* Testo del documento:

=-=-=

Da quegli anni la tendenza è diventata sempre più consolidata: «Si stima che in Giappone gli evaporati siano 100mila ogni anno – aggiunge Cuzzocrea -. Persone che riescono a cancellare ogni traccia di sé attraverso un’organizzazione che agevola il loro trasferimento. Pare, infatti, che all’interno della metropoli di Tokyo ci sia un intero quartiere popolato dagli evaporati».
In Italia, almeno per il momento, non ci sono degli studi scientifici che mostrino la nascita di un fenomeno uguale o simile. «Un’agenzia del ministero dell’Interno – continua l’esperta – ha il compito di censire le persone scomparse e, tra queste, ci sono anche coloro che si allontanano volontariamente, compresi i minori che scappano da casa o dagli istituti».
Chi vuole sparire, in Italia, deve puntare sul mondo virtuale, più che su quello reale, attraverso soprattutto il cosiddetto “Ghosting”: «Per tagliare i ponti con una persona – spiega la specialista – c’è chi sceglie di interrompere tutte le comunicazioni, soprattutto attraverso i social. La rete agevola la velocità di contatto e, nello stesso tempo, permette di eliminarlo con altrettanta rapidità. Un fenomeno che, come quello degli evaporati, fa emergere importanti vulnerabilità sul piano psicologico, sia in termini di abilità relazioni e sociali che, più in generale, nella gestione delle emozioni».

=-=-=

* Dati forniti:
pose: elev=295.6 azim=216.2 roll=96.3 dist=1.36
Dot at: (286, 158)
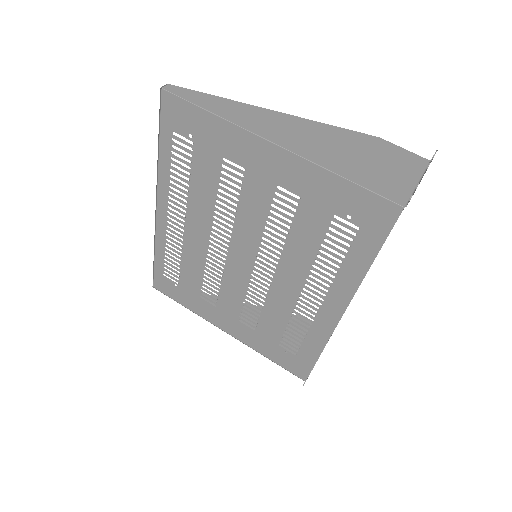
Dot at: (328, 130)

=-=-=

* Attività da svolgere:
[a] Rispondi alle domande sul testo sugli evaporati, una per riga:
(i) Quanti evaporati si stima che ci siano ogni anno in Giappone?
(ii) In Italia, a chi spetta il compito di censire le persone scomparse?
(iii) Su quale mondo deve puntare, secondo il testo, chi vuole sparire in Italia?
[b] Prosegui il testo sugli evaporati, scrivendo il seguito dopo la sua ultima frase.
Il materiale non serve in alcun modo per queste attività.

* Risposte alle attività:
[a]
(i) Circa 100mila.
(ii) A un'agenzia del ministero dell'Interno.
(iii) Sul mondo virtuale più che su quello reale, soprattutto attraverso il cosiddetto "Ghosting".

[b]
Ma è possibile che, come accaduto per altre tendenze sviluppatesi in Estremo Oriente, questa possa prendere piede anche in Italia? «Nel nostro Paese la privacy è meno tutelata che in Giappone – dice Cuzzocrea -, di conseguenza sarebbe molto più difficile gestire una totale scomparsa amministrativa, abitativa o un cambiamento di status di una persona. Poi, vanno anche considerate le aspettative sociali alle quali è demandato un individuo. Il Giappone è, anche nell’immaginario collettivo, il Paese del rigore per eccellenza, dello stacanovismo, dell’onore. I giapponesi sono, di conseguenza, molto più sottopressione e quindi danno un’importanza superiore alla performance lavorativa, al successo, alla quantità di ore dedicate alla propria attività professionale. In Italia, questi aspetti culturali non così forti o preponderanti, almeno – conclude – non al punto tale da spingere una persona a sparire o da considerare questo un fenomeno di interesse collettivo».